- There's a stunning new explanation for upscale longevity,
and it's quite contrary to what the world's health bureaucrats have been
telling us.
-
- One of the great mysteries of modern medicine: Why do
rich people live longer than poor people? Why is it that, all around the
world, those with more income, education and high-status jobs score higher
on various measures of health? As stated in a World Health Organization
pamphlet: "People further down the social ladder usually run at least
twice the risk of serious illness and premature death of those near the
top."
-
- The traditional answer to these questions has been that
greater wealth and social status mean greater access to medical care. But
even ten years ago, when this magazine last delved into the topic (FORBES,
Jan. 31, 1994), the available answers seemed inadequate. If access was
the key, then one would have expected the health gap between upper and
lower classes to shrink or disappear with the advent of programs like Britain's
National Health Service and America's Medicare and Medicaid, not to mention
employer-sponsored health insurance. In fact, the gap widened in both Britain
and America as these programs took effect. The 1994 article cited a study
of British civil servants--all with equal access to medical care and other
social services, and all working in similar physical environments--showing
that even within this homogeneous group the higher-status employees were
healthier: "Each civil service rank outlived the one immediately below."

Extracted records
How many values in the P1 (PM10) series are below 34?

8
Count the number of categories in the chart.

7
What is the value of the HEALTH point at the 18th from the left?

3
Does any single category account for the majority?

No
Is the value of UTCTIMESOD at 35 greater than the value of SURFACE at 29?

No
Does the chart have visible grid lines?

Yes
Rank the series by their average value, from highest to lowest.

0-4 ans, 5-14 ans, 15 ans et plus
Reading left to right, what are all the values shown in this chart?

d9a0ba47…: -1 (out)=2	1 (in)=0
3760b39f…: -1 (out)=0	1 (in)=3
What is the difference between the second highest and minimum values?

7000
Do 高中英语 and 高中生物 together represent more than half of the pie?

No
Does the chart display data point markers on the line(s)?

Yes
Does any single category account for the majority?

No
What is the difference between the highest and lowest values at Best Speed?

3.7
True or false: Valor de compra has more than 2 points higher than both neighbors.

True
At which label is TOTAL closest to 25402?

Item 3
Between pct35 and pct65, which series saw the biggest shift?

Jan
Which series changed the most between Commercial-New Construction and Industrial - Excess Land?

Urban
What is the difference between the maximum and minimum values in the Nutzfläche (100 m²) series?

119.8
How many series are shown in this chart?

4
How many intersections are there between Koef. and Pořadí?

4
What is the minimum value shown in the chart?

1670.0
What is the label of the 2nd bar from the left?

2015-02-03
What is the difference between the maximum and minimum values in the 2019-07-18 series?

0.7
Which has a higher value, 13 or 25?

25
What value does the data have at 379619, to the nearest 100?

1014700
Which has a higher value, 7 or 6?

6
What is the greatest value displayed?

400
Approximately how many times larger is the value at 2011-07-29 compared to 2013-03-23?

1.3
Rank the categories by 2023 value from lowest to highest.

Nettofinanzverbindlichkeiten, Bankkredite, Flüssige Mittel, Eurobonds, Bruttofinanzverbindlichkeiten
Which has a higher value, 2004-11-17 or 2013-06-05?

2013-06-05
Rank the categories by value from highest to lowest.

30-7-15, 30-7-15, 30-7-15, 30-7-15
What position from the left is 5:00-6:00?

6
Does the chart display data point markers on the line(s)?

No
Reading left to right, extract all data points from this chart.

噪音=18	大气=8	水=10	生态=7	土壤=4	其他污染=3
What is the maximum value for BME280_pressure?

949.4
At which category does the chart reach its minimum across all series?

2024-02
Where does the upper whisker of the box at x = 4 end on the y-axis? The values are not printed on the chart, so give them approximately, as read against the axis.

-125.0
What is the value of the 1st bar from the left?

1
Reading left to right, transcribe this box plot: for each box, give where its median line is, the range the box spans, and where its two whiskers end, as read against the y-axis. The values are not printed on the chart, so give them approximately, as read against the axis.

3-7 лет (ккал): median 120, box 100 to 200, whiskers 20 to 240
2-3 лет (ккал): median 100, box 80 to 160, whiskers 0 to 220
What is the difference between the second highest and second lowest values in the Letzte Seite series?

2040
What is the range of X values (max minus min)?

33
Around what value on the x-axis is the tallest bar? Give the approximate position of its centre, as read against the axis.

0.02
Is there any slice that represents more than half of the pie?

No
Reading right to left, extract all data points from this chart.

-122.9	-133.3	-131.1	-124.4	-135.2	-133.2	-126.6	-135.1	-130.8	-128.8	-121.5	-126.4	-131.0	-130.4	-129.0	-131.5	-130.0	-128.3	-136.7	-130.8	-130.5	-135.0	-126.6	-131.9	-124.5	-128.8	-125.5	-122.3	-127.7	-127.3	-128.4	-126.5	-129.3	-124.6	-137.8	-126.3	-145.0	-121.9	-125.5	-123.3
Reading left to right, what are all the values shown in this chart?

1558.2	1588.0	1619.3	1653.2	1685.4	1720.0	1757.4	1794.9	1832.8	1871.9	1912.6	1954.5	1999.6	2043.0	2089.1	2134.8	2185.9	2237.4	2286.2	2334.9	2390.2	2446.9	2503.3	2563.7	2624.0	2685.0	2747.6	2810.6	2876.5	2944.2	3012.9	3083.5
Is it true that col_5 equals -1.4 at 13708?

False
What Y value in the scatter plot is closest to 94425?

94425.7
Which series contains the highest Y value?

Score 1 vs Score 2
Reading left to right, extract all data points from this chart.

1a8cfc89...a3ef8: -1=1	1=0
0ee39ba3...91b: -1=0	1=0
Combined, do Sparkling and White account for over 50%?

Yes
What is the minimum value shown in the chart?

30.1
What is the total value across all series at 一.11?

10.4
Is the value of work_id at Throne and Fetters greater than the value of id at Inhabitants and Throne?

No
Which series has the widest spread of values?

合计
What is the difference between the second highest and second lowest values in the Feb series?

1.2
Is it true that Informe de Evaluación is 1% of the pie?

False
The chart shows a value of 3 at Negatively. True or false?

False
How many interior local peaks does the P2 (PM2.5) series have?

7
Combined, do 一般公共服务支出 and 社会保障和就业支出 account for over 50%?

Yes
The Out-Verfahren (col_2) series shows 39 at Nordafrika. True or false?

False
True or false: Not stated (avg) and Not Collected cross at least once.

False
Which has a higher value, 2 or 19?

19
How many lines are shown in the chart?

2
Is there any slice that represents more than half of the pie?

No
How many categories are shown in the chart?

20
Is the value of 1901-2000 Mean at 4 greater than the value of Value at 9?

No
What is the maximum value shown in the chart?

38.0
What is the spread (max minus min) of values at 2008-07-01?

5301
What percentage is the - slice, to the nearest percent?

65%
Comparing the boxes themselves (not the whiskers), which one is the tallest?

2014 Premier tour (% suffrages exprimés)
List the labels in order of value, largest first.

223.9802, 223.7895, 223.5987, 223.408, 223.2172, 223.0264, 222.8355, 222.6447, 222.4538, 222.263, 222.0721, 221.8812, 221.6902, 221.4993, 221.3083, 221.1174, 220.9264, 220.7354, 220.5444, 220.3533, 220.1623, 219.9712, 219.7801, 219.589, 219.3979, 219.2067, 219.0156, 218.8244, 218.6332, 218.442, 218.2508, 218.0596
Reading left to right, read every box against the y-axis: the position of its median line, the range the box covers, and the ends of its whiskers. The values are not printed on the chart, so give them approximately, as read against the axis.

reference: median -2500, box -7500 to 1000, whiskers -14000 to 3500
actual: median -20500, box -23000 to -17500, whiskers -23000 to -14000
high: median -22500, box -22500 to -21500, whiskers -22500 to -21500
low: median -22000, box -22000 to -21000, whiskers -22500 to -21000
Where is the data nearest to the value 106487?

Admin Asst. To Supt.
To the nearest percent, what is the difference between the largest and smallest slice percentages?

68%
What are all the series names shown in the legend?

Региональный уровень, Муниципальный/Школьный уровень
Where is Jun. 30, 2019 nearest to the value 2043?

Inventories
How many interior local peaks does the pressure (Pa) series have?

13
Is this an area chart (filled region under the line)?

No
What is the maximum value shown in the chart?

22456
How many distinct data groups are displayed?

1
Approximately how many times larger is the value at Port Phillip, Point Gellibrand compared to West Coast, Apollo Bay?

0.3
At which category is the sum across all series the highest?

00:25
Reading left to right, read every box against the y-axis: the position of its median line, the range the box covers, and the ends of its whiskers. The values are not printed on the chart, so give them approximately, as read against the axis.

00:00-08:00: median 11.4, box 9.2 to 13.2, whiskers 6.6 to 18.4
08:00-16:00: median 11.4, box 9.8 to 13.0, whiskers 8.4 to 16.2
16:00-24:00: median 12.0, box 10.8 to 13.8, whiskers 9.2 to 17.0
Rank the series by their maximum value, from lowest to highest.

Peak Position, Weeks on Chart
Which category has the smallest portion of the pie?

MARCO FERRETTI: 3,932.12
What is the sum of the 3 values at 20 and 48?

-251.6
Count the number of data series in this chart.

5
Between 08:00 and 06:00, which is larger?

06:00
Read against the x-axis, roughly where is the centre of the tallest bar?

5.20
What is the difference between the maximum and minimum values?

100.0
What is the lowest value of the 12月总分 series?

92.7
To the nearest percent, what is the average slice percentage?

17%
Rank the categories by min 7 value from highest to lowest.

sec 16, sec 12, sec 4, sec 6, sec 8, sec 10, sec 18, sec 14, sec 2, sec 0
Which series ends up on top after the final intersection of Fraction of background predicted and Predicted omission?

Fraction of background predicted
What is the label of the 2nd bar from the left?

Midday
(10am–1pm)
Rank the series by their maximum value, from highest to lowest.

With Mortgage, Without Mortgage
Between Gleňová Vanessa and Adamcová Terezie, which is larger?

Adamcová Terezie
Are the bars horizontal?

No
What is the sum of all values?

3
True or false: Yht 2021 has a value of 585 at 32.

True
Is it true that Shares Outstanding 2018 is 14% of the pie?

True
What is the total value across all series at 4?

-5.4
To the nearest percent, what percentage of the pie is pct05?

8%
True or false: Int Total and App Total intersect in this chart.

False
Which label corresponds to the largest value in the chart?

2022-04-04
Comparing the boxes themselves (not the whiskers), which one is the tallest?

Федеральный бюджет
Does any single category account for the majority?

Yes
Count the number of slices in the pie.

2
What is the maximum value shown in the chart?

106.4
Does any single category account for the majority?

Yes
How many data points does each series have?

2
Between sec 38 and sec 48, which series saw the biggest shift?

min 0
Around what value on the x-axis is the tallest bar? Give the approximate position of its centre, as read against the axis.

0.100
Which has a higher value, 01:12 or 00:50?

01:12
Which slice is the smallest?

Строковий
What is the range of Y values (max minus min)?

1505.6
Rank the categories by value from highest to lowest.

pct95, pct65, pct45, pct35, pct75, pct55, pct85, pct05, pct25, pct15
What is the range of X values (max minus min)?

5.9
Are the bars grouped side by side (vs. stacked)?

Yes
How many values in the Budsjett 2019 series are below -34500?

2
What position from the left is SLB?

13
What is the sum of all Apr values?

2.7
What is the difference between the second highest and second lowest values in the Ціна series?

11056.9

WHAT YOU WILL DO
A - Answer these questions from the passage on wealth and longevity:
(i) According to the World Health Organization pamphlet, what risk of serious illness and premature death do people further down the social ladder usually run?
(ii) On what date did the magazine's earlier article on the topic appear?
(iii) What group of workers did the study cited in the 1994 article examine?
B - Pick up the passage on wealth and longevity after its final sentence and continue it.
The records have nothing to do with this part of the exercise.

EXERCISE ANSWERS
A -
(i) At least twice the risk of those near the top.
(ii) Jan. 31, 1994.
(iii) British civil servants.

B -
How could this be?
-
- Today the standard answer--or, at least, the answer you
are guaranteed to get from the WHO and other large health bureaucracies--is
that inequality itself is the killer. The argument is that low status translates
into insecurity, stress and anxiety, all of which increases susceptibility
to disease. This psychosocial case is lengthily elaborated in Social Determinants
of Health, a 1999 publication collectively created by 22 medical specialists
and endorsed by the WHO. "Is it plausible," the book asks at
one point, "that the organization of work, degree of social isolation
and sense of control over life could affect the likelihood of developing
and dying from chronic diseases such as diabetes and cardiovascular disease?"
The authors' answer is a resounding yes. Pushing their case to the outer
limits, the authors supply data indicating that in the world of African
wild baboons, those who are socially dominant tend to be most healthy (as
mainly evidenced in their higher levels of good cholesterol).
-
- This revised standard answer has some plausibility, but
also some serious weaknesses. One of its problems is that we lack serious
comparative data on tension and anxiety levels in low- and high-status
jobs. It is far from clear that barbers, elevator operators and lower-level
civil servants suffer more tension than do surgeons, executive vice presidents
and higher-level civil servants. Another problem is that psychosocial explanations
don't tell us why the health gap would widen when employers and governments
provide more health care. Nor do they explain one well-known source of
the health gap: the notoriously high rate of smoking in the low-status
population.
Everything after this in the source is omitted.